Using the The Render Button Logo in RStudio Render button’s drop down menu, we can select a single output format to create.

Dropdown menu showing the different render options.

Example of a Selecting a Single Output Format from the Render Menu dropdown.

Customizing Specific Output Formats

In this example, we customize the html and docx format.

---
title: "Hello Quarto"
author: "JJB + Course"
format: 
  html:
    toc: true
    code-fold: true
  ipynb: default
  pdf: default
  docx: 
    number-sections: true
    highlight-style: github
---

Note

For individual format options, please find the format on the All Formats page of the Quarto user guide.

A brief history

Iteration 1: Sweave

  • Literate programming has been a huge focus of the R community.
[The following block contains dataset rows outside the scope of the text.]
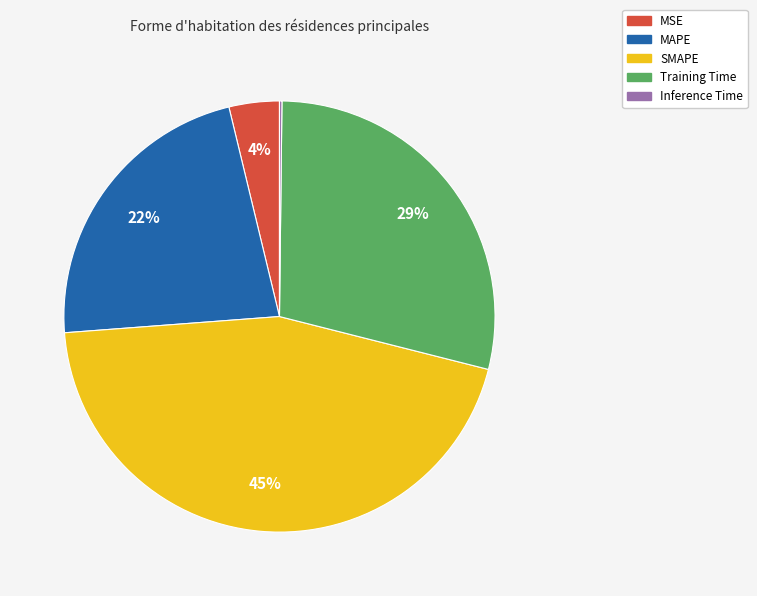

Is there a majority slice in this chart?

No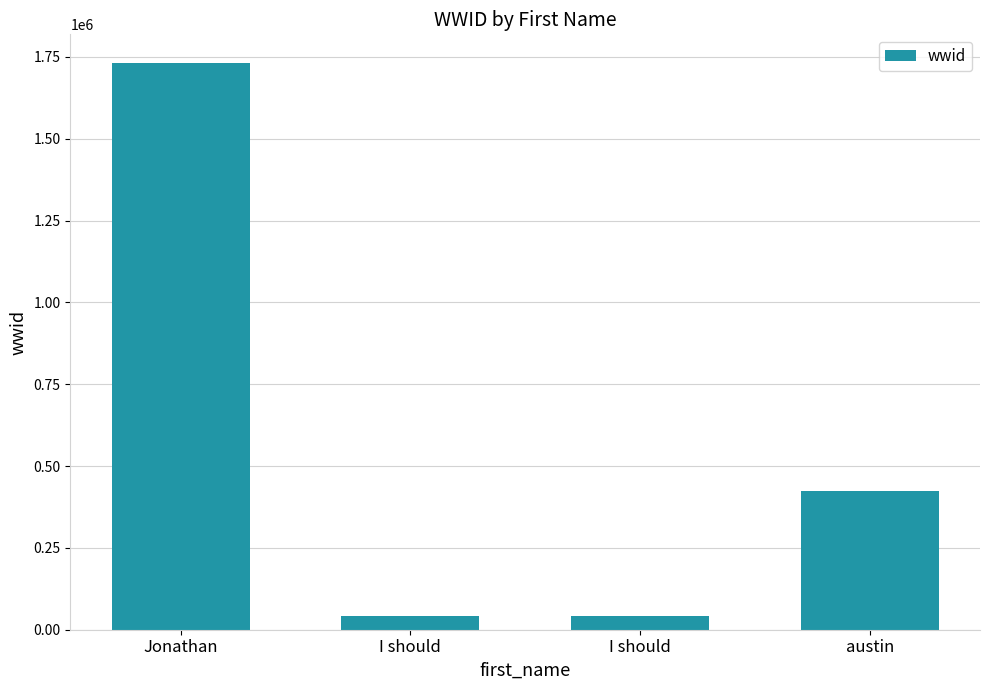

What is the smallest value displayed?

43243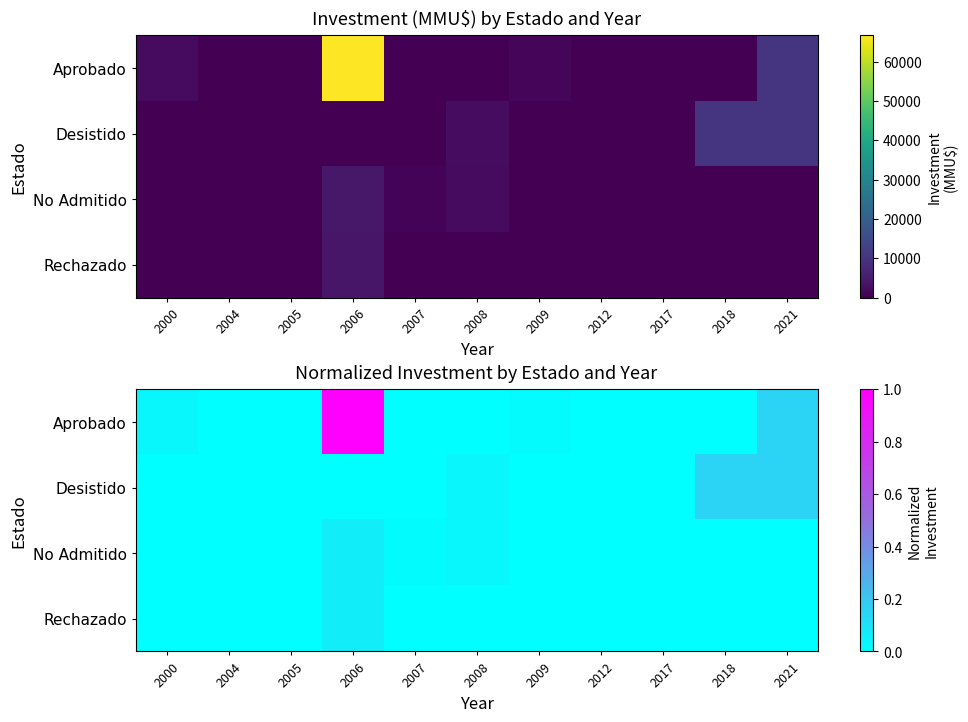

Count the number of categories in the chart.

11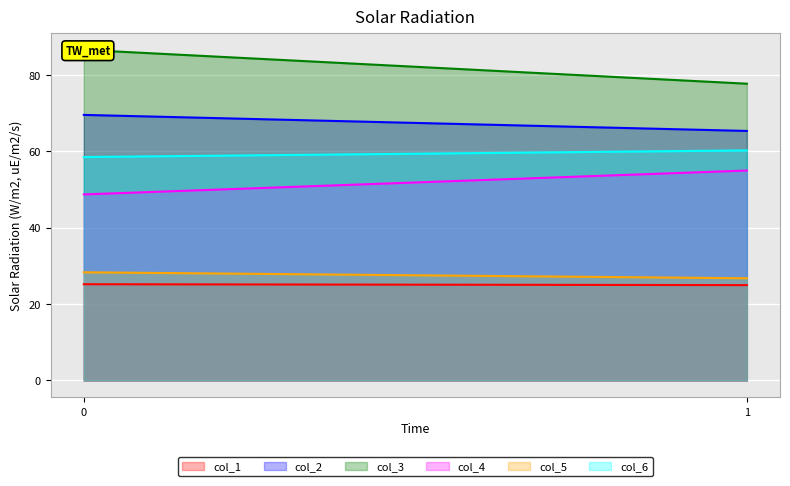

What is the approximate value of col_5 at 1?

26.8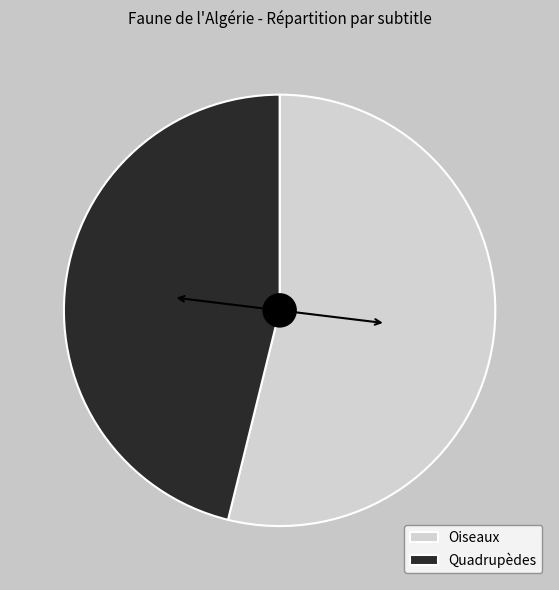

Rank the categories by value from highest to lowest.

Oiseaux, Quadrupèdes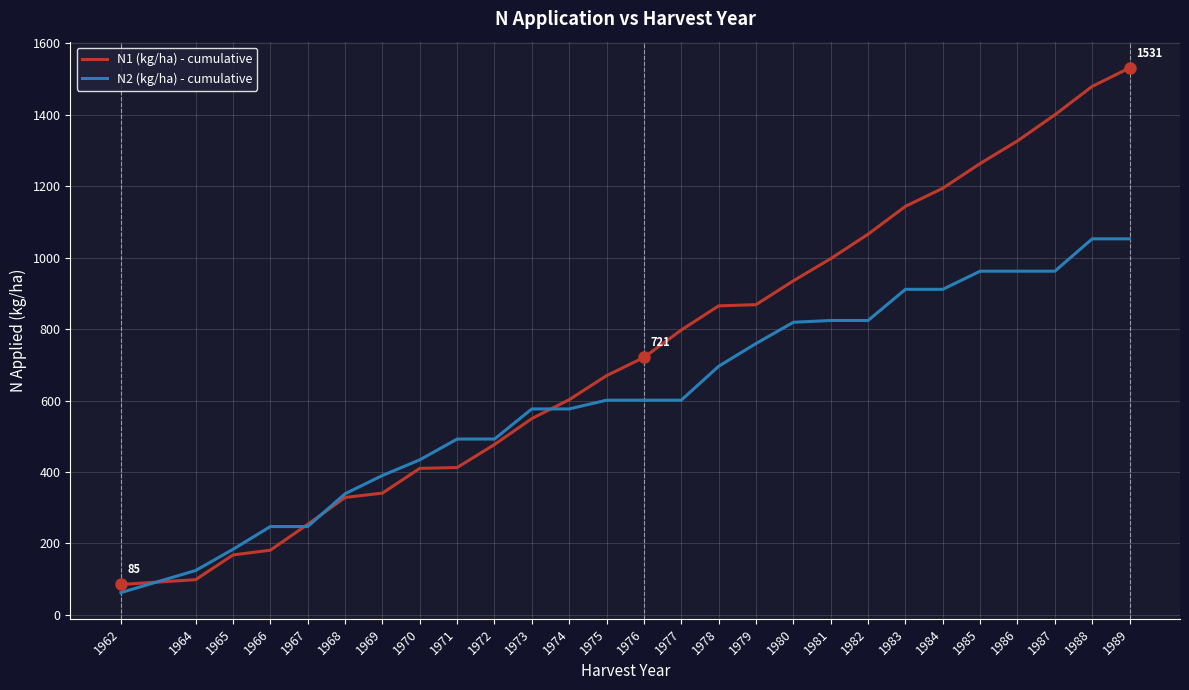

What is the lowest value of the N2 (kg/ha) - cumulative series?

62.5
  • Officially, the Sweave (.Rnw) system backed by R-core allowed for literate programming.

  • Championed by Fritz Leisch, who was an R Core Member that recently passed away.

Iteration 1: Sweave

  • However, the system required extensive use of LaTeX, which marks up text, to combine R code with prose.

  • Plus, there were a few useful options such as saving long running code chunk results to avoid needing to re-calculate the output that were missing.

    Sample Sweave code chunk:

<<plot1, eval=FALSE, width=8, height=6>>= 
data(faithful) 
plot(faithful$eruptions, faithful$waiting)
@

Iteration 2: knitr & rmarkdown (.Rmd)

  • Looking at the weakness of the Sweave feature set, the knitr package was created with a focus on improving options within LaTeX.

  • A little bit later, the rmarkdown package arrived on the scene to lower the barrier of entry by allowing for markdown to used to interweave r code and results.

    Sample Rmarkdown code chunk:

```{r plot1, eval=FALSE, width=8, height=6}
data(faithful)
plot(faithful$eruptions, faithful$waiting)
```

Iteration 3: Quarto (.qmd)

  • The focus on using rmarkdown to create reports drew widespread acclaim after its debut in 2014. (See J.J. describe rmarkdown in 2016.)

  • However, the name rmarkdown constrained the report format to just R.

  • As data science is a polygot field, that is you need to speak more than one language (e.g. Python, R, Julia, SQL, C++, …), the idea for a language agnostic framework was born.

Iteration 3: Quarto (.qmd)

  • Quarto is the manifestation of being able to work with multiple languages without needing R (you could just use a Jupyter kernel).

    Sample Quarto code chunk:

    ```{r}
    #| label: plot1
    #| eval: false
    #| width: 8
    #| height: 6
    data(faithful)
    plot(faithful$eruptions, faithful$waiting)
    ```

Summary: Part I

  • Code for Humans
    • Write code in a human-friendly way for consumption by humans not computers with literate programming.
    • Scientists aim for the Golden Standard of experiments being replicable.
    • Statisticians/Data Scientists aim for being able to reproducible computations

Summary: Part II

  • Markdown
    • Focuses on plain text that is human readable and customizable.
  • Quarto
    • Combine code with a narrative analysis in a reproducible manner.